Extracted records:
^^^^^^^^^^^^^^^^

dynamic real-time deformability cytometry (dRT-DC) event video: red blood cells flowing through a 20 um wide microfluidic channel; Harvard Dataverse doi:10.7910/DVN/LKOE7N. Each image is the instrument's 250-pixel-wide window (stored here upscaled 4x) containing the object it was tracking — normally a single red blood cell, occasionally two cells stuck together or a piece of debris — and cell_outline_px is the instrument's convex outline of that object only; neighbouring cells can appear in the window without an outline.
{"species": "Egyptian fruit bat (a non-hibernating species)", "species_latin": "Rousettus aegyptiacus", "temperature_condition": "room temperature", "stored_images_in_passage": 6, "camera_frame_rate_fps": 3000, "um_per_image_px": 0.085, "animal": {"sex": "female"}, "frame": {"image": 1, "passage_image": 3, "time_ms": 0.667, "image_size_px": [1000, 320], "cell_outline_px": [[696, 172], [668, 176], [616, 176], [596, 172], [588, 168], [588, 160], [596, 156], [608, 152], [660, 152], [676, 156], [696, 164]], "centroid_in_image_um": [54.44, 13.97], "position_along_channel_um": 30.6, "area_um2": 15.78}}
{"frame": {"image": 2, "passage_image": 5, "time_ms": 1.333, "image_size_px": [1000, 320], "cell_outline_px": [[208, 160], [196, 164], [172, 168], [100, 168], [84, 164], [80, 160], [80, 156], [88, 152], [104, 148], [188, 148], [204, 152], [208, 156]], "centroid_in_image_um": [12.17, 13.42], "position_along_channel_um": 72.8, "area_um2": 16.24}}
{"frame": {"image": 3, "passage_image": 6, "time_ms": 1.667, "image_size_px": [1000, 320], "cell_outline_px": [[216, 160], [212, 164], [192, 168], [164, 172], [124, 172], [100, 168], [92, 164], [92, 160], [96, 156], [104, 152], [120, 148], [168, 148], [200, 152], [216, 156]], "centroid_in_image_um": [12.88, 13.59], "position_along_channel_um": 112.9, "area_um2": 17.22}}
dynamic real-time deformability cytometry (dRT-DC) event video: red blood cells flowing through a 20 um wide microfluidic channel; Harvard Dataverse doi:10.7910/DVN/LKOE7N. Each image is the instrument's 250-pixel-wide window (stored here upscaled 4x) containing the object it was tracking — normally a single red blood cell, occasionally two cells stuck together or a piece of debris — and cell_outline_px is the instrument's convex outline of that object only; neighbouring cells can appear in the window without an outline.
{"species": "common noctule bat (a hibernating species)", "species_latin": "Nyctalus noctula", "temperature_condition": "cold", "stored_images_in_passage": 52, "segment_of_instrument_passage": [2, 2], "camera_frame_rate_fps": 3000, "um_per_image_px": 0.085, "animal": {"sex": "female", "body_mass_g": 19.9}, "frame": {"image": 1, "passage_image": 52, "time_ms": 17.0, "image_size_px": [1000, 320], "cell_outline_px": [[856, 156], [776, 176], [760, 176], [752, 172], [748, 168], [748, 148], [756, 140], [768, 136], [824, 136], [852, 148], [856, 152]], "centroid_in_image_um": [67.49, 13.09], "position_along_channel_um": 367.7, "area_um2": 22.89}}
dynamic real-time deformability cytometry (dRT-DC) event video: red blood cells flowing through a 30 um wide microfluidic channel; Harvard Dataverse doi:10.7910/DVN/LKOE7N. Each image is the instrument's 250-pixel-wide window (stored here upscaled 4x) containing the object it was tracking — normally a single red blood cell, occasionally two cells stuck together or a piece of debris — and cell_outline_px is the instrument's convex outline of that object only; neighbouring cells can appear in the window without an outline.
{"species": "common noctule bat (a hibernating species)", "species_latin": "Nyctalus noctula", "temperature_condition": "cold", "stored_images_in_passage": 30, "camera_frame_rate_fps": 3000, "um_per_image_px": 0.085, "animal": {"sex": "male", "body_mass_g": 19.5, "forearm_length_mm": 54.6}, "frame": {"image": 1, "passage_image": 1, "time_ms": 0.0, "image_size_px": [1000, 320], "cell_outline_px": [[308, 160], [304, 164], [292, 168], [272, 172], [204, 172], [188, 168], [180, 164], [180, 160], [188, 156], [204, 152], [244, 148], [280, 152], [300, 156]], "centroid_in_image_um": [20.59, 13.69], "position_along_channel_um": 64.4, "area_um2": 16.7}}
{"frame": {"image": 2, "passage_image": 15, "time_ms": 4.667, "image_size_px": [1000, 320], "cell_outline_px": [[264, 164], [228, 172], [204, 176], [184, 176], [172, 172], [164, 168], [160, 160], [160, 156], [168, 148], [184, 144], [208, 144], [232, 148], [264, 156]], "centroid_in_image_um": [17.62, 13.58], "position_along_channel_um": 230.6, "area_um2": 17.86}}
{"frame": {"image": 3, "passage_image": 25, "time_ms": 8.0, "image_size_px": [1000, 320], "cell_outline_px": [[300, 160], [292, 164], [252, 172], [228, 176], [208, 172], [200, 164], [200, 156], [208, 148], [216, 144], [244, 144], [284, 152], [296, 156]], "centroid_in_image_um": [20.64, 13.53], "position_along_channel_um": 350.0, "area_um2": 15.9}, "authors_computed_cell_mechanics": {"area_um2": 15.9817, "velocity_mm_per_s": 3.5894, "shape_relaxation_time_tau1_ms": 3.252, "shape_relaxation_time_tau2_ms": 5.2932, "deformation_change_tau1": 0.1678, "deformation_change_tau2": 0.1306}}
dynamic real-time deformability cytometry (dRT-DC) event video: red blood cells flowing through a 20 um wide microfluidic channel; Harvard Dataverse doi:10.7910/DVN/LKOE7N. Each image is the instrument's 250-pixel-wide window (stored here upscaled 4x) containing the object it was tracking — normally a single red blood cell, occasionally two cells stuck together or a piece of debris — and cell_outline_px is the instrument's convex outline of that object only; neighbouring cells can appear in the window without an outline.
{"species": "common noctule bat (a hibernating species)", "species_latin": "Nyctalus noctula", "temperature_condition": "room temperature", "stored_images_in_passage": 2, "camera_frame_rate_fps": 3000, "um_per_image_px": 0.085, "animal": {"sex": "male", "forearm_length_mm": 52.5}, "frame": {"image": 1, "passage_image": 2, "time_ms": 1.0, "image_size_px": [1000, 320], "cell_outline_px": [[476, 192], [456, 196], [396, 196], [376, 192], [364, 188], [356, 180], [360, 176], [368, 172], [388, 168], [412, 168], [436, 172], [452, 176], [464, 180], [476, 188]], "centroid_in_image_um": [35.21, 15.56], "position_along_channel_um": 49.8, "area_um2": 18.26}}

^^^^^^^^^^^^^^^^

## Instruction:
Each record above should be output again exactly.

## Problem solution:
dynamic real-time deformability cytometry (dRT-DC) event video: red blood cells flowing through a 20 um wide microfluidic channel; Harvard Dataverse doi:10.7910/DVN/LKOE7N. Each image is the instrument's 250-pixel-wide window (stored here upscaled 4x) containing the object it was tracking — normally a single red blood cell, occasionally two cells stuck together or a piece of debris — and cell_outline_px is the instrument's convex outline of that object only; neighbouring cells can appear in the window without an outline.
{"species": "Egyptian fruit bat (a non-hibernating species)", "species_latin": "Rousettus aegyptiacus", "temperature_condition": "room temperature", "stored_images_in_passage": 6, "camera_frame_rate_fps": 3000, "um_per_image_px": 0.085, "animal": {"sex": "female"}, "frame": {"image": 1, "passage_image": 3, "time_ms": 0.667, "image_size_px": [1000, 320], "cell_outline_px": [[696, 172], [668, 176], [616, 176], [596, 172], [588, 168], [588, 160], [596, 156], [608, 152], [660, 152], [676, 156], [696, 164]], "centroid_in_image_um": [54.44, 13.97], "position_along_channel_um": 30.6, "area_um2": 15.78}}
{"frame": {"image": 2, "passage_image": 5, "time_ms": 1.333, "image_size_px": [1000, 320], "cell_outline_px": [[208, 160], [196, 164], [172, 168], [100, 168], [84, 164], [80, 160], [80, 156], [88, 152], [104, 148], [188, 148], [204, 152], [208, 156]], "centroid_in_image_um": [12.17, 13.42], "position_along_channel_um": 72.8, "area_um2": 16.24}}
{"frame": {"image": 3, "passage_image": 6, "time_ms": 1.667, "image_size_px": [1000, 320], "cell_outline_px": [[216, 160], [212, 164], [192, 168], [164, 172], [124, 172], [100, 168], [92, 164], [92, 160], [96, 156], [104, 152], [120, 148], [168, 148], [200, 152], [216, 156]], "centroid_in_image_um": [12.88, 13.59], "position_along_channel_um": 112.9, "area_um2": 17.22}}
dynamic real-time deformability cytometry (dRT-DC) event video: red blood cells flowing through a 20 um wide microfluidic channel; Harvard Dataverse doi:10.7910/DVN/LKOE7N. Each image is the instrument's 250-pixel-wide window (stored here upscaled 4x) containing the object it was tracking — normally a single red blood cell, occasionally two cells stuck together or a piece of debris — and cell_outline_px is the instrument's convex outline of that object only; neighbouring cells can appear in the window without an outline.
{"species": "common noctule bat (a hibernating species)", "species_latin": "Nyctalus noctula", "temperature_condition": "cold", "stored_images_in_passage": 52, "segment_of_instrument_passage": [2, 2], "camera_frame_rate_fps": 3000, "um_per_image_px": 0.085, "animal": {"sex": "female", "body_mass_g": 19.9}, "frame": {"image": 1, "passage_image": 52, "time_ms": 17.0, "image_size_px": [1000, 320], "cell_outline_px": [[856, 156], [776, 176], [760, 176], [752, 172], [748, 168], [748, 148], [756, 140], [768, 136], [824, 136], [852, 148], [856, 152]], "centroid_in_image_um": [67.49, 13.09], "position_along_channel_um": 367.7, "area_um2": 22.89}}
dynamic real-time deformability cytometry (dRT-DC) event video: red blood cells flowing through a 30 um wide microfluidic channel; Harvard Dataverse doi:10.7910/DVN/LKOE7N. Each image is the instrument's 250-pixel-wide window (stored here upscaled 4x) containing the object it was tracking — normally a single red blood cell, occasionally two cells stuck together or a piece of debris — and cell_outline_px is the instrument's convex outline of that object only; neighbouring cells can appear in the window without an outline.
{"species": "common noctule bat (a hibernating species)", "species_latin": "Nyctalus noctula", "temperature_condition": "cold", "stored_images_in_passage": 30, "camera_frame_rate_fps": 3000, "um_per_image_px": 0.085, "animal": {"sex": "male", "body_mass_g": 19.5, "forearm_length_mm": 54.6}, "frame": {"image": 1, "passage_image": 1, "time_ms": 0.0, "image_size_px": [1000, 320], "cell_outline_px": [[308, 160], [304, 164], [292, 168], [272, 172], [204, 172], [188, 168], [180, 164], [180, 160], [188, 156], [204, 152], [244, 148], [280, 152], [300, 156]], "centroid_in_image_um": [20.59, 13.69], "position_along_channel_um": 64.4, "area_um2": 16.7}}
{"frame": {"image": 2, "passage_image": 15, "time_ms": 4.667, "image_size_px": [1000, 320], "cell_outline_px": [[264, 164], [228, 172], [204, 176], [184, 176], [172, 172], [164, 168], [160, 160], [160, 156], [168, 148], [184, 144], [208, 144], [232, 148], [264, 156]], "centroid_in_image_um": [17.62, 13.58], "position_along_channel_um": 230.6, "area_um2": 17.86}}
{"frame": {"image": 3, "passage_image": 25, "time_ms": 8.0, "image_size_px": [1000, 320], "cell_outline_px": [[300, 160], [292, 164], [252, 172], [228, 176], [208, 172], [200, 164], [200, 156], [208, 148], [216, 144], [244, 144], [284, 152], [296, 156]], "centroid_in_image_um": [20.64, 13.53], "position_along_channel_um": 350.0, "area_um2": 15.9}, "authors_computed_cell_mechanics": {"area_um2": 15.9817, "velocity_mm_per_s": 3.5894, "shape_relaxation_time_tau1_ms": 3.252, "shape_relaxation_time_tau2_ms": 5.2932, "deformation_change_tau1": 0.1678, "deformation_change_tau2": 0.1306}}
dynamic real-time deformability cytometry (dRT-DC) event video: red blood cells flowing through a 20 um wide microfluidic channel; Harvard Dataverse doi:10.7910/DVN/LKOE7N. Each image is the instrument's 250-pixel-wide window (stored here upscaled 4x) containing the object it was tracking — normally a single red blood cell, occasionally two cells stuck together or a piece of debris — and cell_outline_px is the instrument's convex outline of that object only; neighbouring cells can appear in the window without an outline.
{"species": "common noctule bat (a hibernating species)", "species_latin": "Nyctalus noctula", "temperature_condition": "room temperature", "stored_images_in_passage": 2, "camera_frame_rate_fps": 3000, "um_per_image_px": 0.085, "animal": {"sex": "male", "forearm_length_mm": 52.5}, "frame": {"image": 1, "passage_image": 2, "time_ms": 1.0, "image_size_px": [1000, 320], "cell_outline_px": [[476, 192], [456, 196], [396, 196], [376, 192], [364, 188], [356, 180], [360, 176], [368, 172], [388, 168], [412, 168], [436, 172], [452, 176], [464, 180], [476, 188]], "centroid_in_image_um": [35.21, 15.56], "position_along_channel_um": 49.8, "area_um2": 18.26}}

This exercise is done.